### Aim of the exercise
Count the lines in the items below that contain the string "ground", matching case exactly. Reply with the number only.

### Records for the task
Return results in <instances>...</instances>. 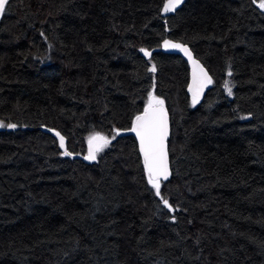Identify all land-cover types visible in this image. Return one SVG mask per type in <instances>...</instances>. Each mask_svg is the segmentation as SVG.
Masks as SVG:
<instances>
[{
	"label": "trees",
	"instance_id": "1",
	"mask_svg": "<svg viewBox=\"0 0 264 264\" xmlns=\"http://www.w3.org/2000/svg\"><path fill=\"white\" fill-rule=\"evenodd\" d=\"M167 2L8 1L0 264H264L262 0ZM165 41L207 67L204 98ZM153 96L172 127L159 195L131 130Z\"/></svg>",
	"mask_w": 264,
	"mask_h": 264
},
{
	"label": "snow or ice",
	"instance_id": "2",
	"mask_svg": "<svg viewBox=\"0 0 264 264\" xmlns=\"http://www.w3.org/2000/svg\"><path fill=\"white\" fill-rule=\"evenodd\" d=\"M182 0H168V3L164 5L163 11L169 12L174 11L175 8L181 3ZM8 0H0V13H3ZM259 7L264 8V0L259 4ZM165 45L168 46L169 42L165 41ZM171 47L181 48L189 58L191 54L186 48H183L180 44H171ZM144 51V50H142ZM146 55L150 53L145 52ZM196 63L195 61L193 62ZM152 71H155V66L153 65ZM203 73V69H201ZM230 75V73H229ZM206 77V73H204ZM207 82L211 83V78L206 77ZM195 84V80H194ZM227 87V85H225ZM203 82L199 83L193 88V99L195 101L197 97V92L202 89ZM229 94H231V89L229 88ZM164 101L153 96L149 100V106L144 110V115L137 116L136 122L132 127V131L140 138V150L144 154V163L148 171L149 182L156 189V194H160V179L168 178V163H167V151L165 146V140L168 135V125L167 116L163 109ZM10 127H15V125H10ZM59 135V134H57ZM115 137H113L114 139ZM96 141L97 143H93ZM106 137L96 135L90 137L89 139V156L86 159H95V153L101 151L103 146L108 143ZM61 147H63V138L61 137ZM70 155V153H66ZM164 204L168 205V201L164 200ZM170 207V205H168Z\"/></svg>",
	"mask_w": 264,
	"mask_h": 264
},
{
	"label": "water",
	"instance_id": "3",
	"mask_svg": "<svg viewBox=\"0 0 264 264\" xmlns=\"http://www.w3.org/2000/svg\"><path fill=\"white\" fill-rule=\"evenodd\" d=\"M181 3H179V5L175 8V10L181 5ZM7 4H6V6H7ZM6 6H5V9H6ZM174 11H169V12H164L163 11V15L165 17H168ZM3 14H4V12L0 13V21H1L2 17H3ZM180 45H182L183 48H186L188 50V52L191 54V58H189V55H187L185 53V51H183L181 48H177L176 49V52L178 54H180L187 61L188 66L190 68V72H191V80H190V85H189L190 93L193 96V88L196 87L199 83L203 82V87H202V89L198 90L196 98H199V99L204 98L205 95L207 94L208 90L210 89V86H211V83L207 82L206 77H210L211 78V74H210L209 70L207 69V67L201 62V60L199 58H197V56L195 55L194 51L191 49V47L188 44L180 43ZM194 61L196 62L195 64L193 63ZM201 69H203V73L201 72ZM204 73H206V77L204 76ZM194 80H195V84H194ZM163 109H164V112L166 113V116H167V125H168V135H167V138L165 140V146H166V151H167L168 178H170L171 175H172V168H171V159H170V153H169L168 140H169V137L171 135L172 127H171V123H170L171 122V118H170L169 112H168V110H167V108H166V106L164 104H163ZM141 115H144V111L139 116H141ZM135 122H136V120H135ZM135 122H134V124H135ZM132 132L134 133V135H135V137L137 139L139 150H140V138L136 134V132H134V131H132ZM97 135L103 136L101 134H97ZM94 136H96V135H94ZM93 143H97V142L94 141ZM89 148H90V144L88 143V151H89ZM140 152H141V154H142V156L144 158L143 152L141 150H140ZM88 156H89V153L84 157V160L87 161V162H93L97 158V154L96 153H95V159H90V158L86 159V157H88ZM160 180H166V179L161 178Z\"/></svg>",
	"mask_w": 264,
	"mask_h": 264
},
{
	"label": "rangeland",
	"instance_id": "4",
	"mask_svg": "<svg viewBox=\"0 0 264 264\" xmlns=\"http://www.w3.org/2000/svg\"><path fill=\"white\" fill-rule=\"evenodd\" d=\"M169 42V45L168 46H166L165 45V47L167 48V49H169V50H175L176 51V49L177 48H174V47H171V44H178V43H175V42H171V41H168ZM229 88L230 87H228V93H229ZM159 99V98H158ZM199 100V98H196L195 99V101H198ZM149 106V103L147 104V107ZM146 107V108H147ZM63 143H64V140H63ZM89 143V142H88ZM99 152V151H98ZM98 152H96V154H98ZM89 153V151H88V149H87V153L86 154H84L82 157H83V159H84V157L87 155ZM87 162V161H86Z\"/></svg>",
	"mask_w": 264,
	"mask_h": 264
}]
</instances>
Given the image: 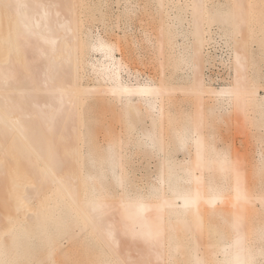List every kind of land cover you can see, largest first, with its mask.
<instances>
[{
  "label": "bare ground",
  "instance_id": "bare-ground-1",
  "mask_svg": "<svg viewBox=\"0 0 264 264\" xmlns=\"http://www.w3.org/2000/svg\"><path fill=\"white\" fill-rule=\"evenodd\" d=\"M188 2L154 0V45L167 57L154 79L132 68L122 37L80 17L119 27L134 6L114 15L107 0H0V264H39V248L65 256L85 241L90 264H264L263 179L204 132L235 111L264 121V74H249L255 47L243 43L264 0ZM220 65L231 72L214 86L205 70ZM93 109L117 117L125 138L102 146ZM129 144L151 173L143 164L138 177ZM263 152L251 168L260 177ZM228 214L231 234L208 224L213 241L201 245L206 218Z\"/></svg>",
  "mask_w": 264,
  "mask_h": 264
},
{
  "label": "rangeland",
  "instance_id": "rangeland-1",
  "mask_svg": "<svg viewBox=\"0 0 264 264\" xmlns=\"http://www.w3.org/2000/svg\"><path fill=\"white\" fill-rule=\"evenodd\" d=\"M94 1H98V0H88V2H94ZM107 1L109 4L107 9L108 11L110 10L109 12L115 13L114 15L119 13V11L123 10L126 3L132 10L134 6V10L132 11V13L134 12L135 13L132 16L133 18L131 17L132 19L128 21L130 24L129 23L126 24L127 22L124 20L123 17L121 24H119L118 25L119 27H117L115 21L116 19H114L115 17H113L110 18L111 20H108L106 22V26L107 25L108 26L104 27L99 20L96 21L91 20L92 22H90L89 19L91 18H89L88 15L86 16V13H84L85 15H83V13L82 15L80 14L81 19L86 20V18L88 17L87 22L89 24L91 23L92 26H94L93 31L95 34H97V32H100L103 35L109 37L112 36L111 38L113 39H116L117 35L119 37H122L120 38L121 41L120 43H122L121 44L122 53L125 55L127 52H129V55L126 54V56L128 57L133 56L134 58L132 59V63H131V66H133L132 68L134 70H139V72L143 75L144 78L150 75L151 78L154 76V79H158V77H160L161 75L163 66H165V62H166L165 60L167 59V57L165 53L159 51V49L156 48V46L154 45L155 44L154 40L157 37L158 26H159V16L157 14L159 12L156 11L157 9L155 8L154 0H107ZM220 1L223 2L225 0H208V3L214 4ZM254 1L255 0H246L247 4L248 2H253L251 4L253 7L259 6L258 4H255ZM180 3L186 6V4L188 5L189 2L188 0H180ZM250 18H251V21L249 22L250 31L243 34V43L255 47L254 57L248 63V72L250 75H255L254 70L257 69L258 73L264 74L263 72L264 70V10L261 7L259 9H256L251 13ZM115 24L116 26H114ZM105 30H107L106 33ZM125 33L128 34V36H125L126 35ZM122 35L126 37V40ZM146 36H148L149 41H147L148 39L146 38ZM130 37L136 39L137 42L135 40H132ZM180 40H182V38H180ZM118 56L120 57V53L118 54ZM137 56H139V58ZM136 61L139 63L137 64ZM168 72L169 69L167 67L166 73L168 74ZM228 72L230 73L231 71H227V69L222 67V65L212 68L211 70L208 71L205 70V74H207L206 75L207 77H213L214 79H216L214 86H219V84L221 83L222 85L225 84L224 82H227L228 79V75H229ZM261 95L262 96L264 95L262 91H261ZM174 99L182 100L183 102L186 101L185 103H187L186 105H189V110L191 112V107L193 108V105L191 104V100H192L191 98L187 96H183L181 94H177L175 95ZM188 99L190 102H188ZM87 102L85 103L86 105L88 106L93 105L94 102H97V99L96 100L94 99L93 101H90L88 103ZM93 110H96V112L92 114L94 116L100 117L99 120H101L95 123L96 125L93 126V129L95 130V132L93 131V133L97 136V139L100 141L102 146H105L106 141H109V139L113 135L117 136L121 134V136L122 135L124 136L125 134V127L123 126L124 124H119L117 122V117H113L110 112L102 113V111L98 112L97 109H93ZM102 115H106V116L103 117ZM249 117H250V121H245L244 115H242L239 111H235L229 117H225L220 120L210 119L208 120L209 124L204 128V132L207 136L211 135L209 136L210 140L214 142L217 146H219L220 148H228L231 155L237 159V162L239 164H241L242 166H247L251 176V180L256 185L260 178H262L264 182V175L260 177L253 171V169L251 170L253 165H255L259 159V156L257 154L258 149L262 147L264 150V121H253L252 119L253 116H249ZM168 137H169V133H167V138ZM125 153H129V155L134 154L132 156L133 158L132 160H134L137 171L136 173L139 178L144 176V174L142 175V173H144L146 167H147L146 172L151 173L148 171L151 168L148 167L149 165H146L148 163L145 162L142 163V159L141 162L139 161V148H137L133 144H129L126 147ZM143 164L146 165V167L144 166L143 168L142 167ZM261 215L264 218V214L261 213ZM262 216L259 217L260 222L263 221ZM231 220L232 218L229 214L226 215L224 219L214 218V217L210 219L206 218L205 225L196 230V234L199 237V243L202 245L203 243L213 241V239L210 240V237L211 235L214 236V230L212 228H206L208 224L214 225L220 233H224L225 235H230ZM252 223L254 224V226L256 225L255 224L256 222H252ZM246 224L250 225V220ZM74 233L75 235L77 234L75 231H69L67 235L65 234V238H66L65 246H69L70 244H68V242H70L71 240H72L71 243L75 241ZM81 233L79 235L77 234L78 238L83 237V234H85L84 230H82ZM86 245H87L86 248H88V243H86V241L85 243L77 242L75 245L76 247L73 249L72 247L74 246H71L70 253H68L65 256L63 255L56 256L55 253L49 254L48 249L46 247L43 248L41 247L38 249V251L35 254L34 262L36 263L39 262V264H51V261H53L54 264H90L91 249L89 250L85 249Z\"/></svg>",
  "mask_w": 264,
  "mask_h": 264
}]
</instances>
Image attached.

### Task response
2